◆ What you should do:
Your copy of the lines below must match them exactly and contain no images.

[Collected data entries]

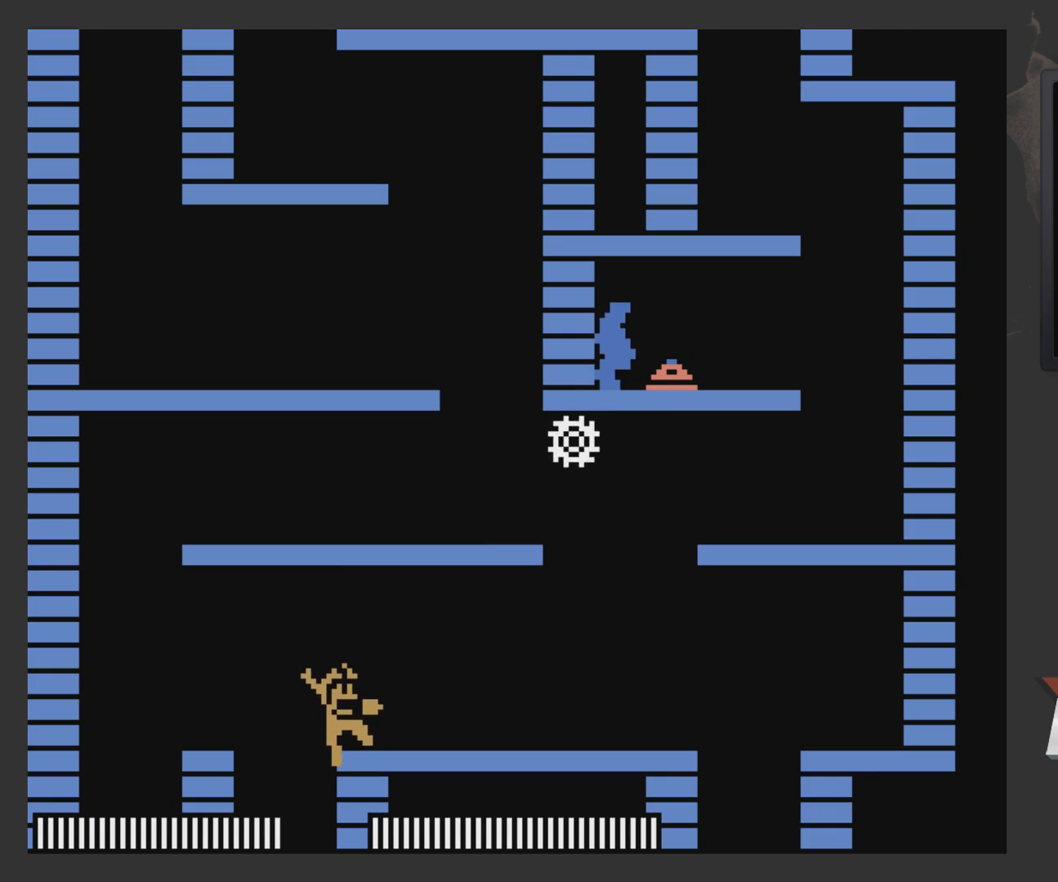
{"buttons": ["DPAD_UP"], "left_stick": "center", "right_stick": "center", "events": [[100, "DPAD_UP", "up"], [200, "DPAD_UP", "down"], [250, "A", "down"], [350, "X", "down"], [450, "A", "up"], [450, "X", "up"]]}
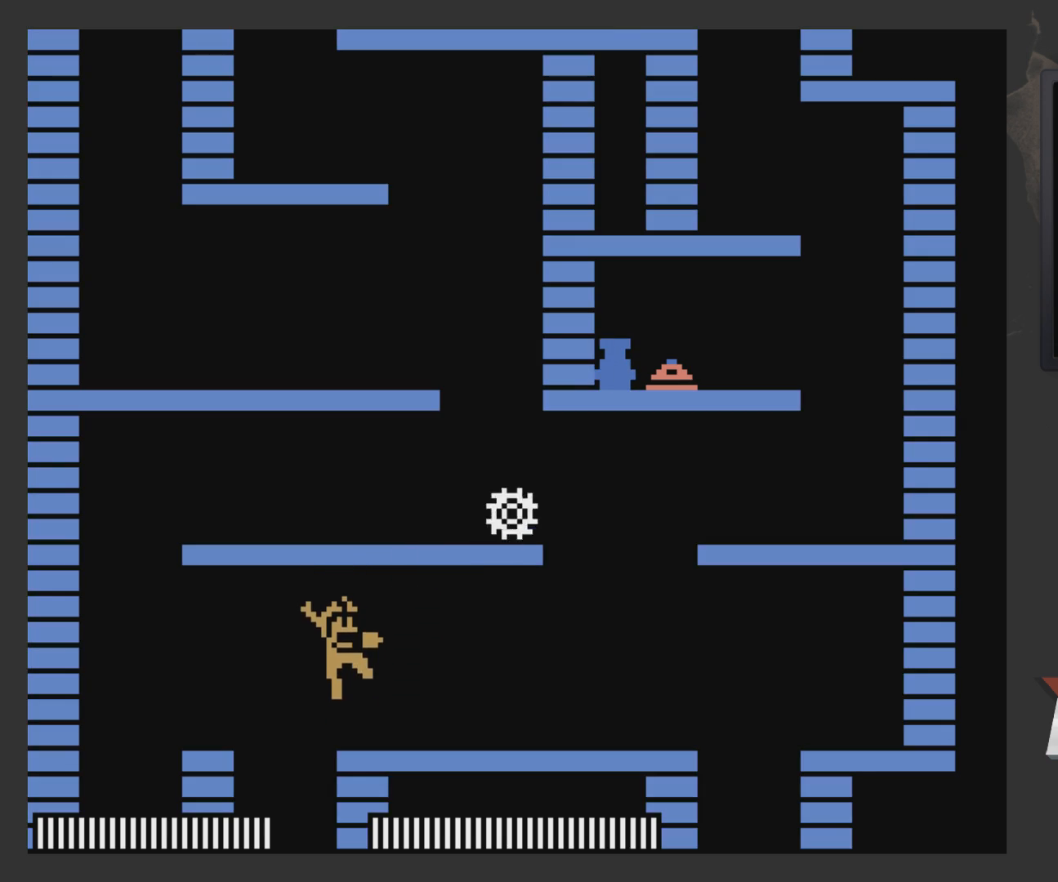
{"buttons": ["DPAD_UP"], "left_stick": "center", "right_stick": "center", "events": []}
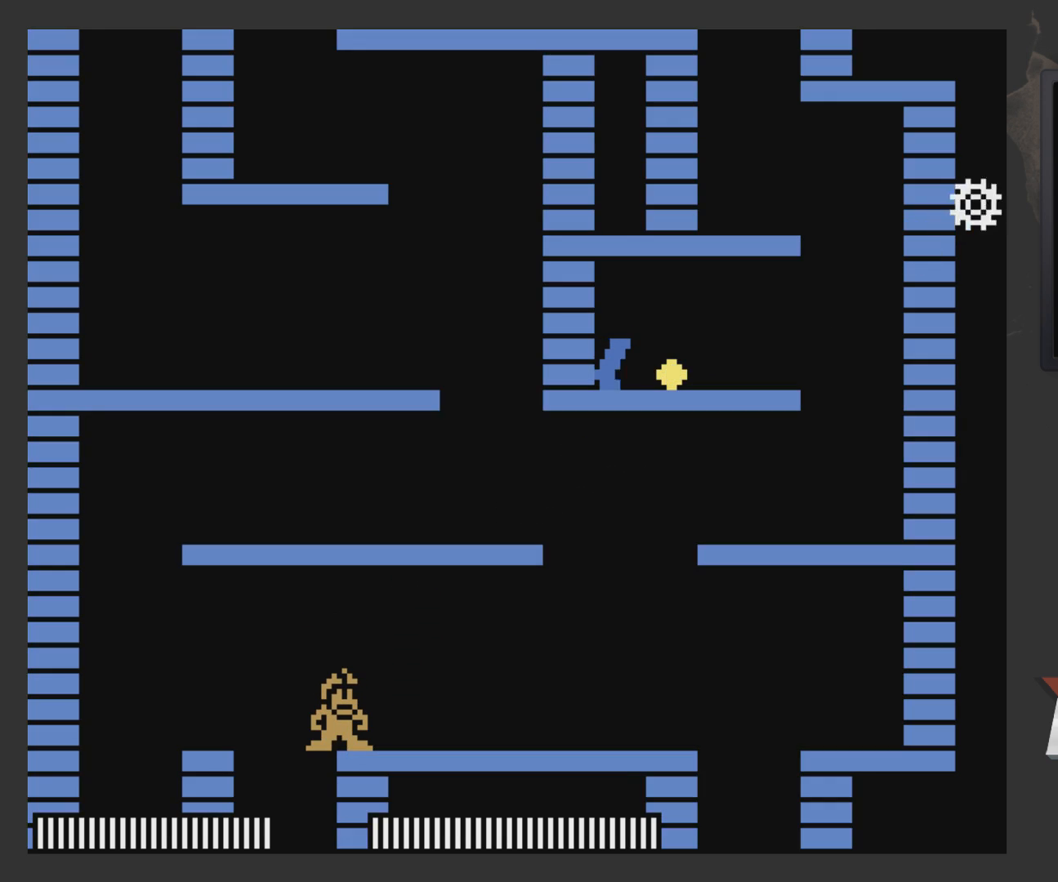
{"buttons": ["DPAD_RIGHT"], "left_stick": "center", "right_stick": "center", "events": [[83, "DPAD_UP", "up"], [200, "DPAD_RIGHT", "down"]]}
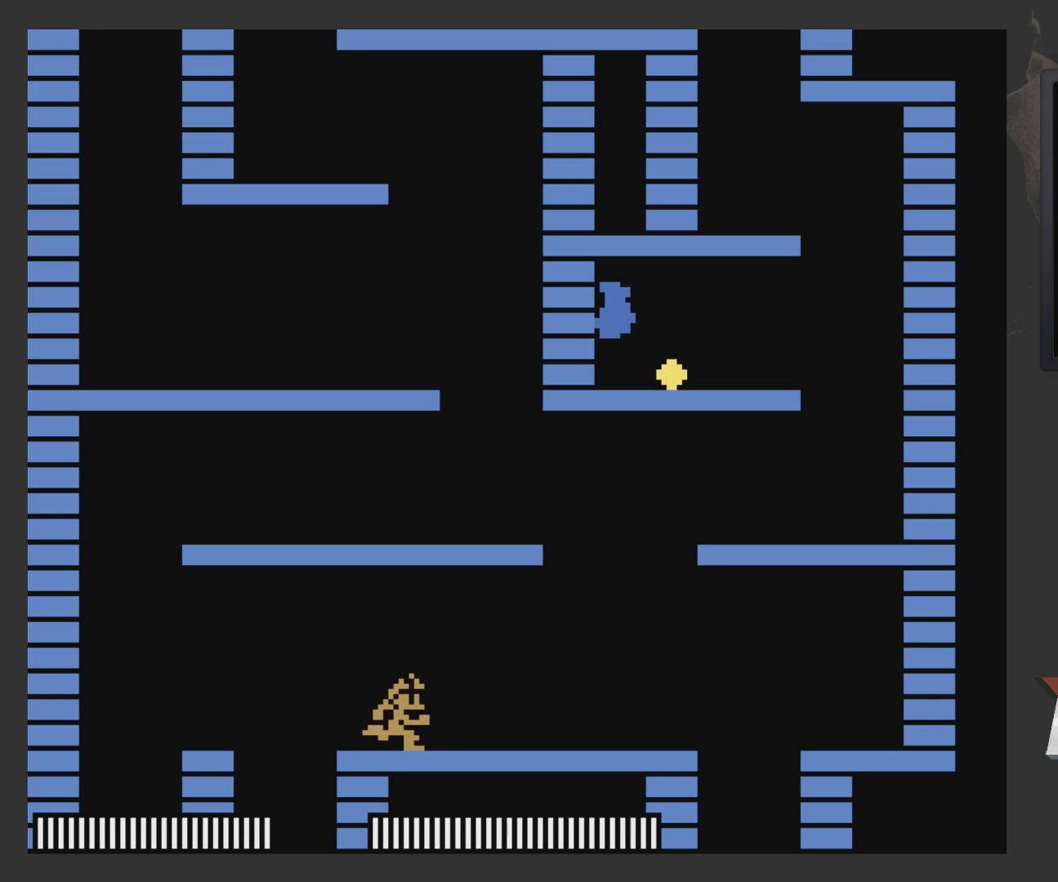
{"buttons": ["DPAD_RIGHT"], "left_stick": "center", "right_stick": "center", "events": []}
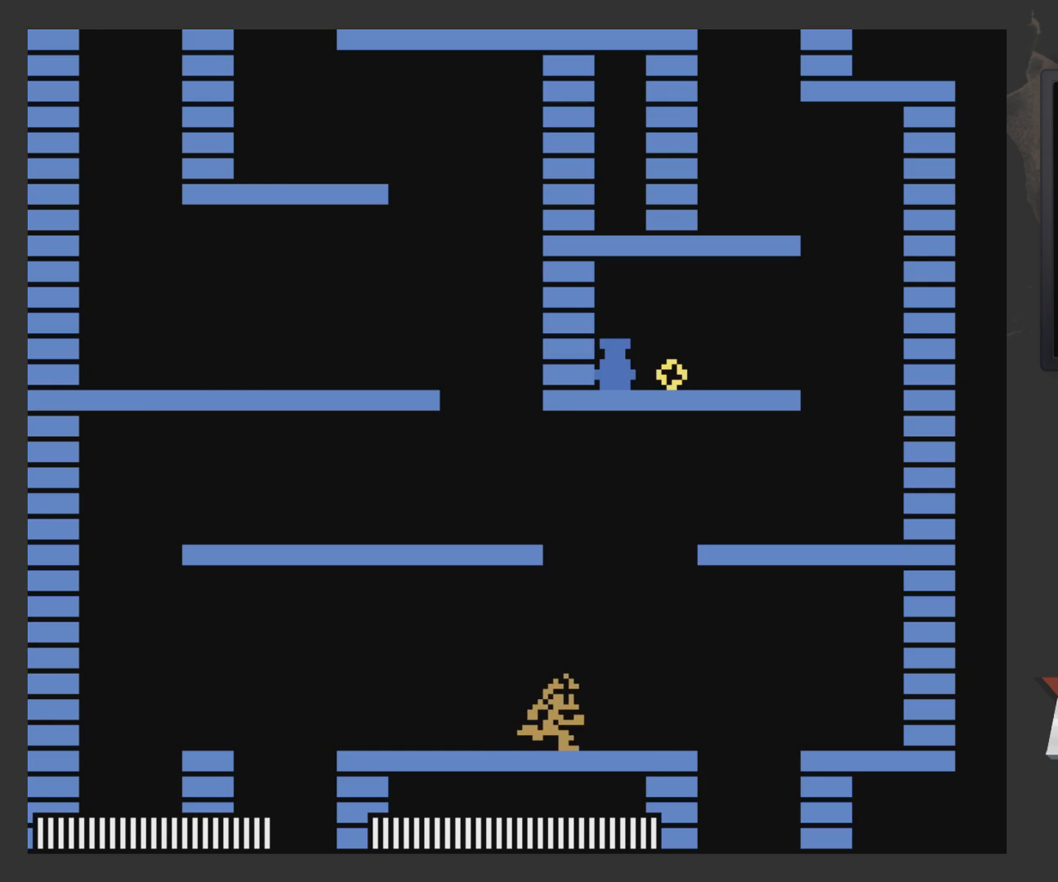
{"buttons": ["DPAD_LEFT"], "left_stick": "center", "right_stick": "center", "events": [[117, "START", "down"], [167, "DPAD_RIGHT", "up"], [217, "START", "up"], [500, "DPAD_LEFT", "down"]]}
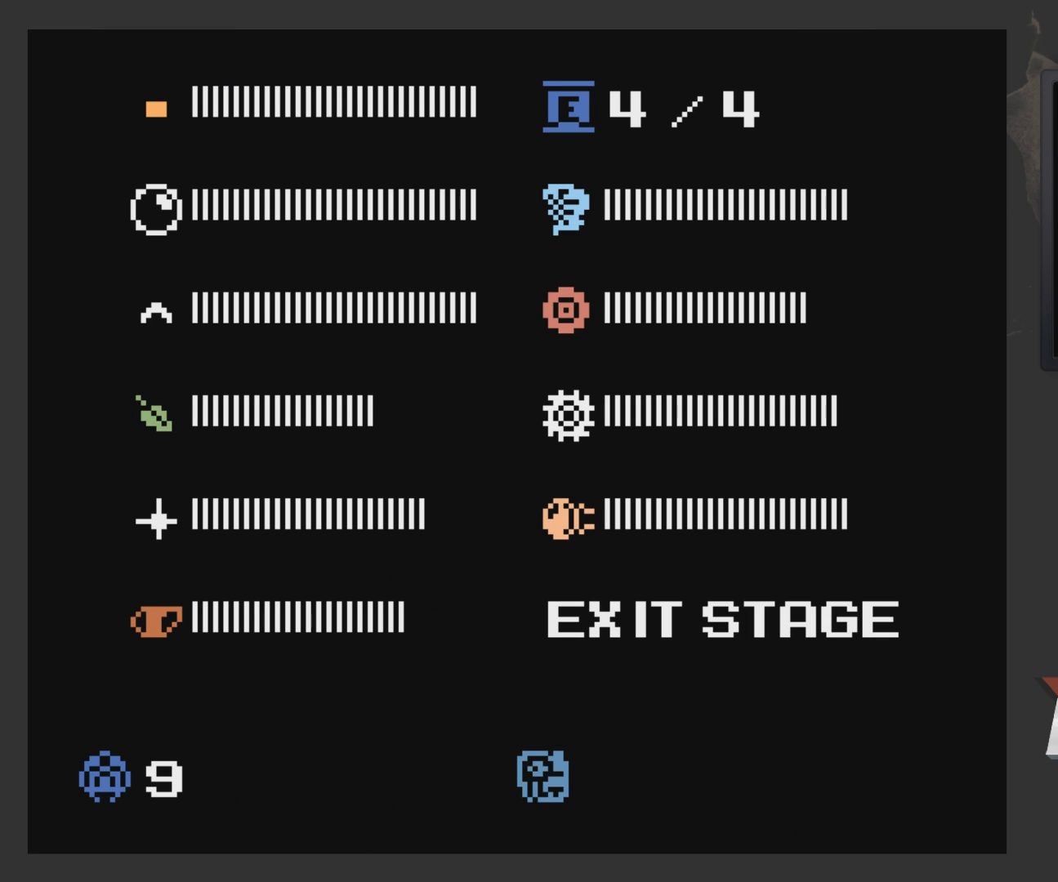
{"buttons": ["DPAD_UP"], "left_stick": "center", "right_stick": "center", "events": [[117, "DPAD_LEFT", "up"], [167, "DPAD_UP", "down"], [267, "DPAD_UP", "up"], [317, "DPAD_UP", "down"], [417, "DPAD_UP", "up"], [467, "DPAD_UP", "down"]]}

◆ Task output:
{"buttons": ["DPAD_UP"], "left_stick": "center", "right_stick": "center", "events": [[100, "DPAD_UP", "up"], [200, "DPAD_UP", "down"], [250, "A", "down"], [350, "X", "down"], [450, "A", "up"], [450, "X", "up"]]}
{"buttons": ["DPAD_UP"], "left_stick": "center", "right_stick": "center", "events": []}
{"buttons": ["DPAD_RIGHT"], "left_stick": "center", "right_stick": "center", "events": [[83, "DPAD_UP", "up"], [200, "DPAD_RIGHT", "down"]]}
{"buttons": ["DPAD_RIGHT"], "left_stick": "center", "right_stick": "center", "events": []}
{"buttons": ["DPAD_LEFT"], "left_stick": "center", "right_stick": "center", "events": [[117, "START", "down"], [167, "DPAD_RIGHT", "up"], [217, "START", "up"], [500, "DPAD_LEFT", "down"]]}
{"buttons": ["DPAD_UP"], "left_stick": "center", "right_stick": "center", "events": [[117, "DPAD_LEFT", "up"], [167, "DPAD_UP", "down"], [267, "DPAD_UP", "up"], [317, "DPAD_UP", "down"], [417, "DPAD_UP", "up"], [467, "DPAD_UP", "down"]]}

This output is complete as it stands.